- **TASK GOAL**: Copy out every line of text from the rows below word for word, leaving the pictures out of your answer.

- **LISTED ENTRIES**:
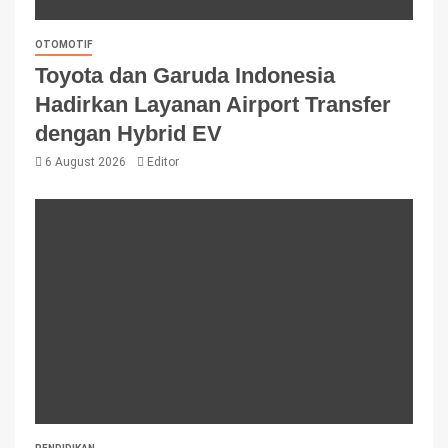
OTOMOTIF
Toyota dan Garuda Indonesia
Hadirkan Layanan Airport Transfer
dengan Hybrid EV
6 August 2026
Editor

- **TASK ANSWER**:
OTOMOTIF
Toyota dan Garuda Indonesia
Hadirkan Layanan Airport Transfer
dengan Hybrid EV
6 August 2026
Editor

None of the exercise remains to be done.